### Text
+++

Feminist Chat and the Politicization of Women’s Bodies

May 14, 2012 § 1 Comment

A sensitive and progressive acquaintance of mine recently brought up a feminist issue with me, hoping to bond a bit at work.  He said he was recently noticing women wearing power suits, and expressed how he felt uncomfortable with it.  I got caught between two minds, and had to express first one, then the other.

On the one hand, I think “power feminism” or whatever you want to call the prioritization of the interests of the small demographic of women who have economic and race privilege, particularly in the work force where they want to be equal with similarly privileged men, distorts the true meaning and cause of feminism, burying the vast majority of women under a blanket of invisibility and highlighting one small, relatively comfortable strata of gender oppression.  There seem to be two major strains of feminist thought, one that does not see capitalist consumerism as inherently at odds with feminism and one that does.  I am strongly on the side that says the commodification of human rights and of people is not feminist, even if it does not discriminate in regards to gender.  Equal opportunity exploitation is not equality in my book. I found a quote online once I lost the reference to that said, “True feminism seeks not to make women the equals of men within an exploitative system, but to liberate both sexes from oppression.”

However, the more immediate issue for me was less apparent on the surface of the dialogue, and had more to do with us launching into the conversation.  I could not help but notice how people simply feel more comfortable politicizing women’s bodies and choices than they do with men.  Anybody can talk about women, collectively, and argue about and pick apart their choices.  Women’s bodies are still seen to some extend as public property.  Everyone is allowed to have an opinion, and often that opinion is loaded judgment.  If you don’t believe that, just talk to someone who breast feeds.

+++

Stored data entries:
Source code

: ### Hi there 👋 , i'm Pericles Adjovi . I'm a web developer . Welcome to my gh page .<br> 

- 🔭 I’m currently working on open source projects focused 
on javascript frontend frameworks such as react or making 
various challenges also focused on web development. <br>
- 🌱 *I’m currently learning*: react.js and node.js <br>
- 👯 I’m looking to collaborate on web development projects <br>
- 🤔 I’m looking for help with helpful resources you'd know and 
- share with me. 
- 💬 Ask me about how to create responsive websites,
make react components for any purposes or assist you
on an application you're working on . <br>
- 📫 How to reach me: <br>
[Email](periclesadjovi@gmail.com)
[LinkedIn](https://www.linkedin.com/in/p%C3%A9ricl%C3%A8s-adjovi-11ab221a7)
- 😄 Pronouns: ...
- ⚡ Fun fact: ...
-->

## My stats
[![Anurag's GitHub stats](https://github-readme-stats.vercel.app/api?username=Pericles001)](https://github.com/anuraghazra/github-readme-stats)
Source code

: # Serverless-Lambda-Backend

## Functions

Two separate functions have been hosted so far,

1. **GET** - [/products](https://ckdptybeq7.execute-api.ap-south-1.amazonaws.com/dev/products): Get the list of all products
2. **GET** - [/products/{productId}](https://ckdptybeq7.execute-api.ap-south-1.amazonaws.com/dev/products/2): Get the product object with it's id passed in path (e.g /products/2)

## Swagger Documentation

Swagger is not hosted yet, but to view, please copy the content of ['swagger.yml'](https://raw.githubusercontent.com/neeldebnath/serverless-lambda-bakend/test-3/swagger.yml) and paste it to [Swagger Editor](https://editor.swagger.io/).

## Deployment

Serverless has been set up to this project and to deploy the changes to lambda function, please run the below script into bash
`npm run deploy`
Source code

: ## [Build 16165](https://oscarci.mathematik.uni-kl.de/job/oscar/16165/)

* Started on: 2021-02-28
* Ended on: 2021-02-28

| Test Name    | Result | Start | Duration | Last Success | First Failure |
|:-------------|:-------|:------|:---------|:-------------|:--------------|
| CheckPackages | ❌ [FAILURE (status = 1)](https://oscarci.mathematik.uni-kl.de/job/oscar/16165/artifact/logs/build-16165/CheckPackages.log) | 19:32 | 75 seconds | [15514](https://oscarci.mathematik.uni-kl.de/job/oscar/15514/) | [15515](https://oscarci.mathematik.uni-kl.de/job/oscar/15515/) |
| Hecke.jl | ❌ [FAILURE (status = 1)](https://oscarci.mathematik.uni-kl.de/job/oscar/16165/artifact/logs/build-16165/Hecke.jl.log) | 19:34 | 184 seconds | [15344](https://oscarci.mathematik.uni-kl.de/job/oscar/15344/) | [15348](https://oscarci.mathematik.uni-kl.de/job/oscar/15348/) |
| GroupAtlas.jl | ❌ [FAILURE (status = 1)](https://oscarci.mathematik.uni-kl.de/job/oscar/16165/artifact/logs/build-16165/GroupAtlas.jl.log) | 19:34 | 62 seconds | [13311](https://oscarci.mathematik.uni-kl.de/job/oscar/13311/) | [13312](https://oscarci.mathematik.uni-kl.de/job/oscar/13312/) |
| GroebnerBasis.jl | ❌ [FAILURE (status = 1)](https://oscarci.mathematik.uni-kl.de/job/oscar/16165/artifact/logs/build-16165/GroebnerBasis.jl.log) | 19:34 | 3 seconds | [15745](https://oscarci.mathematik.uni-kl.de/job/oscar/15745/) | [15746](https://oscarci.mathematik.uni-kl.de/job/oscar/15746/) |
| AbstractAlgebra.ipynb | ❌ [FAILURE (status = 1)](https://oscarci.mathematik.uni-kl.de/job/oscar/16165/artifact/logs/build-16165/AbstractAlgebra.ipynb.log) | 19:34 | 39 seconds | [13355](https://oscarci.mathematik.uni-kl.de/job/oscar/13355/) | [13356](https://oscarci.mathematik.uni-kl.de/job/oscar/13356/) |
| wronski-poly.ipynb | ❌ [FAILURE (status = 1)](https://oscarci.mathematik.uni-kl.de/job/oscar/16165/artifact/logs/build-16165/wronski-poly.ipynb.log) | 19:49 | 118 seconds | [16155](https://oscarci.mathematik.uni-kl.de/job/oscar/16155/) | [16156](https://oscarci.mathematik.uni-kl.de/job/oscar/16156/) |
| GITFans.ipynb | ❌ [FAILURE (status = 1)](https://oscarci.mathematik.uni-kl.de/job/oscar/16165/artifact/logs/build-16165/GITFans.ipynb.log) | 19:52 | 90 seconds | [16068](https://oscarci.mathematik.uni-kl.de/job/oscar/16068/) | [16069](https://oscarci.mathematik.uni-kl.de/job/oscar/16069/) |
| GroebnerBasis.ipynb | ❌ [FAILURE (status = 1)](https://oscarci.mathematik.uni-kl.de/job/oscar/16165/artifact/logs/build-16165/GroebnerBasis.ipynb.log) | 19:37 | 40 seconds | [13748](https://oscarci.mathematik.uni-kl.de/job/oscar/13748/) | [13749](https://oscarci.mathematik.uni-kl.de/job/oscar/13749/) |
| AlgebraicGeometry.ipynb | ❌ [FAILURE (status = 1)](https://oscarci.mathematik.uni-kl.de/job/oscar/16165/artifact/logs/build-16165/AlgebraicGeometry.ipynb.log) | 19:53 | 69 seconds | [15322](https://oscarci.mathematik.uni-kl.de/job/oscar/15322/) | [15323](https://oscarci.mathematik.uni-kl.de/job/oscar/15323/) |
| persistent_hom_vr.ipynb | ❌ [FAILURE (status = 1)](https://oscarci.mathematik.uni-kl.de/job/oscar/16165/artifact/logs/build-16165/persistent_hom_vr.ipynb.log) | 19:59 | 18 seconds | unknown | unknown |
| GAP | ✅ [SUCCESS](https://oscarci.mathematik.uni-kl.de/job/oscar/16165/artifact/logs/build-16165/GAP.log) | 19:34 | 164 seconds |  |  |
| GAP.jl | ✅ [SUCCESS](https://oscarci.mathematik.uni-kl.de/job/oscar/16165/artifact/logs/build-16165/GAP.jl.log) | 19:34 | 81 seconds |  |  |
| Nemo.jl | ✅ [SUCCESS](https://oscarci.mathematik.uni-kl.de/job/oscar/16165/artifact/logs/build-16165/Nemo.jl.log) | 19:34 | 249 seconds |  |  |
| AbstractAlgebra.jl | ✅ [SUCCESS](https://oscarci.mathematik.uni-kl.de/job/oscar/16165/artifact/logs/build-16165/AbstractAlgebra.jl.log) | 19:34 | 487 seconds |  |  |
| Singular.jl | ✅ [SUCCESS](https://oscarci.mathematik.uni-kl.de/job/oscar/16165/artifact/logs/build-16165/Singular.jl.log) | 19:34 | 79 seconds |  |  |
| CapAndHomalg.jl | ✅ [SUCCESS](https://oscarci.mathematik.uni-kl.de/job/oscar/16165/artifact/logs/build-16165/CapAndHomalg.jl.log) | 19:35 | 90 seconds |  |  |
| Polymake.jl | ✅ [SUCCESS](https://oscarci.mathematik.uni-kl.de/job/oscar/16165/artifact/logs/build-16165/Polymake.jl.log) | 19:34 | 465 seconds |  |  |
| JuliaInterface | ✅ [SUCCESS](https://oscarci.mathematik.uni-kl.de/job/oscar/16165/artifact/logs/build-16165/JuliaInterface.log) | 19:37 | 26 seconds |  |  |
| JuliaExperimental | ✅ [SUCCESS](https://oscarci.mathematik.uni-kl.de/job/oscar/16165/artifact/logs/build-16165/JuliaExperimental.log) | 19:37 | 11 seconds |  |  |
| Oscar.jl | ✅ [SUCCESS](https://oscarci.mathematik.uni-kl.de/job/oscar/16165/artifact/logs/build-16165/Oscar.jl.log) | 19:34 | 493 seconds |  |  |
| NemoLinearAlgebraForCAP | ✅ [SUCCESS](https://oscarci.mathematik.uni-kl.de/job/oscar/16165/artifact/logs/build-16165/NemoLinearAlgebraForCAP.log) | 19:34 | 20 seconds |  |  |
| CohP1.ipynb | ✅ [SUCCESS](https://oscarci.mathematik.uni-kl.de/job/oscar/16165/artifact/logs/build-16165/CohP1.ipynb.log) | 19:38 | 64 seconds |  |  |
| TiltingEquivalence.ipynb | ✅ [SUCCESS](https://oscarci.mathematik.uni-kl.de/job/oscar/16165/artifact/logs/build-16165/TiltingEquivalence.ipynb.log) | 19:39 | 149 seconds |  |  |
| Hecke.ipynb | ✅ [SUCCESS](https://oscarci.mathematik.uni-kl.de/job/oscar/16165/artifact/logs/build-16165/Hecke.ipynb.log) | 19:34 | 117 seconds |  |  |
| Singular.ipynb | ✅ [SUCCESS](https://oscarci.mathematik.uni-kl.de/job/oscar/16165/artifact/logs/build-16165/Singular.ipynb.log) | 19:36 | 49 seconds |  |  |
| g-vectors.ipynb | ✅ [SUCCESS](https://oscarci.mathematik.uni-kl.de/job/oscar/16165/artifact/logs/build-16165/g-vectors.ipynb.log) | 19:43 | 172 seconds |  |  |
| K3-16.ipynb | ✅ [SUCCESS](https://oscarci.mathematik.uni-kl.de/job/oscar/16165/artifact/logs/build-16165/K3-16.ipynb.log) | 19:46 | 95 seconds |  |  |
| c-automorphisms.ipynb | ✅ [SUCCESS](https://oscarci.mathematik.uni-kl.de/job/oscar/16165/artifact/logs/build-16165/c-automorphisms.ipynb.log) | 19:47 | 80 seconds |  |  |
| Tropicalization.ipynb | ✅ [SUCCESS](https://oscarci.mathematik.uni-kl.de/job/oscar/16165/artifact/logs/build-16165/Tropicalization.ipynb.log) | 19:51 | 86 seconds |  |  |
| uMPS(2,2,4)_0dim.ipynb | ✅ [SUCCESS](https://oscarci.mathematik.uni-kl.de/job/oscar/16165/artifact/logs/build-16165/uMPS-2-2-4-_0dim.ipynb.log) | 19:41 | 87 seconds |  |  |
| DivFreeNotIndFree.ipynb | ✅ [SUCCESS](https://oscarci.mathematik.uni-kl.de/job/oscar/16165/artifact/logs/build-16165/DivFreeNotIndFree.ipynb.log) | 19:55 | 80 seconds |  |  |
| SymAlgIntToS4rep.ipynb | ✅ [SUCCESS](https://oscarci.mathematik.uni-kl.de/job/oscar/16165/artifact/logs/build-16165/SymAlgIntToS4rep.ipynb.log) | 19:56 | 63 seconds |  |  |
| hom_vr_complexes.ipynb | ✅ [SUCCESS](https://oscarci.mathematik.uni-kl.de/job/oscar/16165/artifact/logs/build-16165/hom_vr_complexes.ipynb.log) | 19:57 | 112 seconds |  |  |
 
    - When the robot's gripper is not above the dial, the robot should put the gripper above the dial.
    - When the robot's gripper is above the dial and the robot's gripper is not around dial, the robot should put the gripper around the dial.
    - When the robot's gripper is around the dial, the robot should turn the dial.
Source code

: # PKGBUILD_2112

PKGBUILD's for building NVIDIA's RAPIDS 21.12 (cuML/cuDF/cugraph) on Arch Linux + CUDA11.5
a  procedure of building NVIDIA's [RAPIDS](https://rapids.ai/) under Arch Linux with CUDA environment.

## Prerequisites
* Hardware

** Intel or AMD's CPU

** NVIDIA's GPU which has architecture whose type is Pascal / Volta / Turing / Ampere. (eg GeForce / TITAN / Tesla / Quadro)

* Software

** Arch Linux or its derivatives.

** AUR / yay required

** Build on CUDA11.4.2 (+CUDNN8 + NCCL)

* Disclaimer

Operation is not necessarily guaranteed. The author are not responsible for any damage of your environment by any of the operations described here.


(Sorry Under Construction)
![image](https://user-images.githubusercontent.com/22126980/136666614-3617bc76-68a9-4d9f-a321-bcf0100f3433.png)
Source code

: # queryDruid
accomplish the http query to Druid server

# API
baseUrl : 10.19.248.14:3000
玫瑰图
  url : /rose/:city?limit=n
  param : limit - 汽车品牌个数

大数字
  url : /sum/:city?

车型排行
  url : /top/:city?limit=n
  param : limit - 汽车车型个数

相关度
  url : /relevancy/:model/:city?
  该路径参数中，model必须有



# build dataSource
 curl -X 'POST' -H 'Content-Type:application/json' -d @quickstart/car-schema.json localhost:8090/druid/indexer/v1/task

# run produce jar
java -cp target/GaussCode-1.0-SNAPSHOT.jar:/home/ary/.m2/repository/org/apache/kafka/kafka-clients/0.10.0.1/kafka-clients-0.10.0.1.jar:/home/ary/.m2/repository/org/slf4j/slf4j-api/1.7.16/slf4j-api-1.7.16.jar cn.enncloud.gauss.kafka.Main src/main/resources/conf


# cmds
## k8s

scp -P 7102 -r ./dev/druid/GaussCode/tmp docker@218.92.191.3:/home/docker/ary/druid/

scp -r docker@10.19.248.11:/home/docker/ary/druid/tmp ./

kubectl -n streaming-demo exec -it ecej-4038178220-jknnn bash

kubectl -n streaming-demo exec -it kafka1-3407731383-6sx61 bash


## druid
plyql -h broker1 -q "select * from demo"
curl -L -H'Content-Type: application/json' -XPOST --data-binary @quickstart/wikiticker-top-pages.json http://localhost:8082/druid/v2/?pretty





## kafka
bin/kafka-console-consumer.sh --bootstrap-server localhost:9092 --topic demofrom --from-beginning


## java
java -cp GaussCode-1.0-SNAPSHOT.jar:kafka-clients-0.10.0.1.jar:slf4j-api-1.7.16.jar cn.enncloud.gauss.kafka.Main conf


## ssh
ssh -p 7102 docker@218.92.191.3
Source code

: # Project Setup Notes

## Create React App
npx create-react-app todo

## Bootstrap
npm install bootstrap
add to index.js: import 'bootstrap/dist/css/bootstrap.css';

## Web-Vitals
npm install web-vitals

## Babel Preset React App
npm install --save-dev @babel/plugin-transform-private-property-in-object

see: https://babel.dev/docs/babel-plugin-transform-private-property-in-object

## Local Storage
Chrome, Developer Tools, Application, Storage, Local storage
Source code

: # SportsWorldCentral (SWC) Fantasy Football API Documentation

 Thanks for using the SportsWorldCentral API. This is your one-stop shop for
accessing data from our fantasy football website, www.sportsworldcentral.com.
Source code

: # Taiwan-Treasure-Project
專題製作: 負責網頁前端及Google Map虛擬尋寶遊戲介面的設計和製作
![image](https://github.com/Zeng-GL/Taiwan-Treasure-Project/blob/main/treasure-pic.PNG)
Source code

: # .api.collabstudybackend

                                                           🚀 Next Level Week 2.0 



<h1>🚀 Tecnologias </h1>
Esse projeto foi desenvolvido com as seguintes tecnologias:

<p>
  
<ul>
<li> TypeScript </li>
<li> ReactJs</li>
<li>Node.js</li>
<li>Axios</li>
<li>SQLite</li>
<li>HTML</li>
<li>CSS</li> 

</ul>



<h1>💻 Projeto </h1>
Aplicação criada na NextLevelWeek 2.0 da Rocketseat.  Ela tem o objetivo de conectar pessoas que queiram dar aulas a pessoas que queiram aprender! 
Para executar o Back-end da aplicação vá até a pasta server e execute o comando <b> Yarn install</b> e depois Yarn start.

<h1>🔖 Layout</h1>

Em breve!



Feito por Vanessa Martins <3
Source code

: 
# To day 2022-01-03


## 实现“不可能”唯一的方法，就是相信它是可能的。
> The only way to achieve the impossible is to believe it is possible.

+++

### Tasks and exercises
A. In the post on women's bodies, what did the acquaintance say he had recently noticed women wearing?
B. Write out the passage of the post from "However, the more" up to and including "who breast feeds.", word for word.

### Task-by-task results
A. Power suits.

B.
However, the more immediate issue for me was less apparent on the surface of the dialogue, and had more to do with us launching into the conversation.  I could not help but notice how people simply feel more comfortable politicizing women’s bodies and choices than they do with men.  Anybody can talk about women, collectively, and argue about and pick apart their choices.  Women’s bodies are still seen to some extend as public property.  Everyone is allowed to have an opinion, and often that opinion is loaded judgment.  If you don’t believe that, just talk to someone who breast feeds.